Incremental deployment (single view)
For deploying only the function and workflow for a single view config, see the API reference for deploy_incremental(). It takes a view config path and optional config_env; the main recommended path is deploy_validation_infrastructure() plus deploy_validation_pipeline() as above.

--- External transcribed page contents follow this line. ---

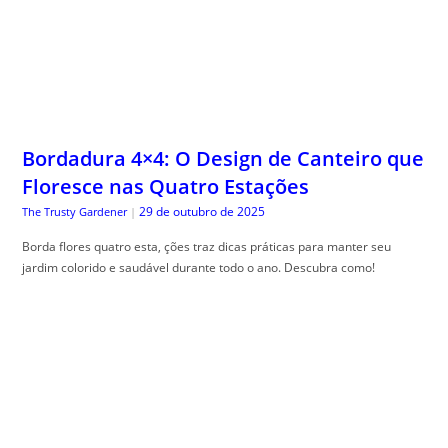
Bordadura 4×4: O Design de Canteiro que
Floresce nas Quatro Estações
29 de outubro de 2025
The Trusty Gardener
|
Borda flores quatro esta, ções traz dicas práticas para manter seu
jardim colorido e saudável durante todo o ano. Descubra como!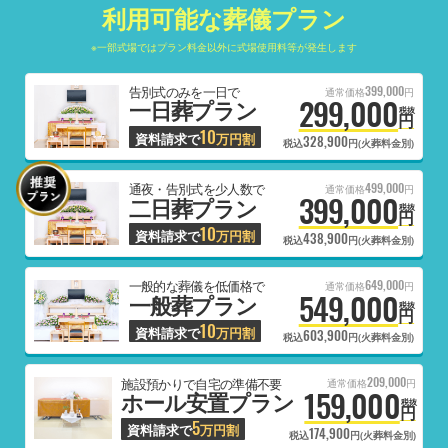
利用可能な葬儀プラン
※一部式場ではプラン料金以外に式場使用料等が発生します
399,000
告別式のみを一日で
通常価格
円
299,000
一日葬プラン
税抜
円
10
資料請求で
万円割
328,900
税込
円(火葬料金別)
499,000
通夜・告別式を少人数で
通常価格
円
399,000
二日葬プラン
税抜
円
10
資料請求で
万円割
438,900
税込
円(火葬料金別)
649,000
一般的な葬儀を低価格で
通常価格
円
549,000
一般葬プラン
税抜
円
10
資料請求で
万円割
603,900
税込
円(火葬料金別)
209,000
施設預かりで自宅の準備不要
通常価格
円
159,000
ホール安置プラン
税抜
円
5
資料請求で
万円割
174,900
税込
円(火葬料金別)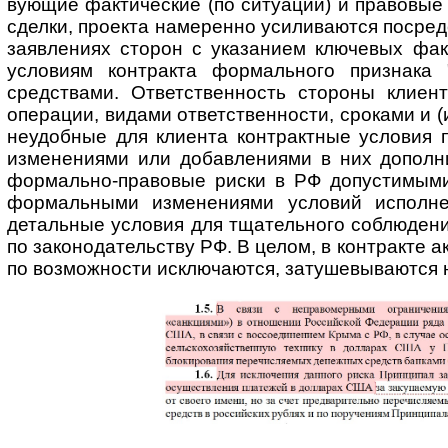
ву­ю­щие факти­ческие (по ситуации) и правовы
сделки, проекта намеренно усили­ваются посред
заявлениях сторон с указанием ключевых факти
условиям контракта формаль­ного признака 
средствами. Ответст­венность стороны клиен
операции, видами ответственности, сроками и (
неудобные для клиента конт­рактные условия 
изменениями или добав­лениями в них допол­н
формаль­но-пра­вовые риски в РФ допустимыми
формаль­ными измене­ниями условий испол­нен
детальные условия для тщатель­ного соблюден
по зако­но­да­тель­ству РФ. В целом, в контракте 
по возможности исключаются, затуше­выва­ются н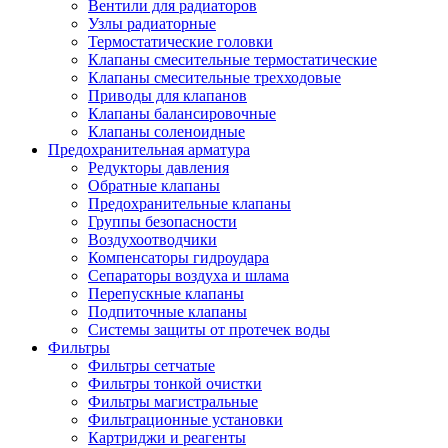
Вентили для радиаторов
Узлы радиаторные
Термостатические головки
Клапаны смесительные термостатические
Клапаны смесительные трехходовые
Приводы для клапанов
Клапаны балансировочные
Клапаны соленоидные
Предохранительная арматура
Редукторы давления
Обратные клапаны
Предохранительные клапаны
Группы безопасности
Воздухоотводчики
Компенсаторы гидроудара
Сепараторы воздуха и шлама
Перепускные клапаны
Подпиточные клапаны
Системы защиты от протечек воды
Фильтры
Фильтры сетчатые
Фильтры тонкой очистки
Фильтры магистральные
Фильтрационные установки
Картриджи и реагенты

Scheduled uniqueness workflows
Global uniqueness is declared in SHACL/RuleSet — not in view YAML. When deploy scans TTL (local file or fetched RuleSet chunks) and finds dqs:uniquenessConstraint or dqs:unique for a view's target class, it creates:
| Resource | Pattern |
|---|---|
| Workflow | dq-{view}-uniqueness |
| Trigger | cron from dqs:schedule, optional YAML uniqueness_cron override, or default 0 6 * * * |
| Function payload | validation_type: shacl with same rules ref as the sync workflow |
Views without uniqueness constraints in SHACL get sync/incremental workflows only.
Sync-cursor and instance validation handlers do not run uniqueness after each sync — only the scheduled workflow (or an explicit call_validate_shacl() / validation_type: shacl invoke).
Current record behavior for uniqueness failures:
- Runtime suppresses repeated failure records for unchanged instances.
- If a prior failed record for the same
focusNodeis newer/equal to the instancelastUpdatedTime, no new failure record is written. - Once the instance changes, failure records are written again if the violation remains.
Optional YAML override to disable or override schedule:
# views/my_view.yaml — deployment mechanics only; rules stay in TTL/RuleSet
uniqueness_cron: null # disable scheduled uniqueness workflow
# uniqueness_cron: "0 * * * *" # override when SHACL has no dqs:schedule
See Uniqueness and Rule sources for SHACL authoring.
Best practices
- Keep deployment config and local validation config aligned to avoid behavior drift.
- Treat DataProduct/RuleSet publishing as idempotent and payload-aware.
- Use scheduled uniqueness and listener workflows for global checks and chaining.
Troubleshooting
- Deploy succeeds but workflows do not run: verify secrets/credentials and trigger schedules.
- Duplicate lifecycle behavior unexpected: verify version existence, payload reuse, and requested semver.
- Missing uniqueness workflow: ensure SHACL declares uniqueness for target class/property.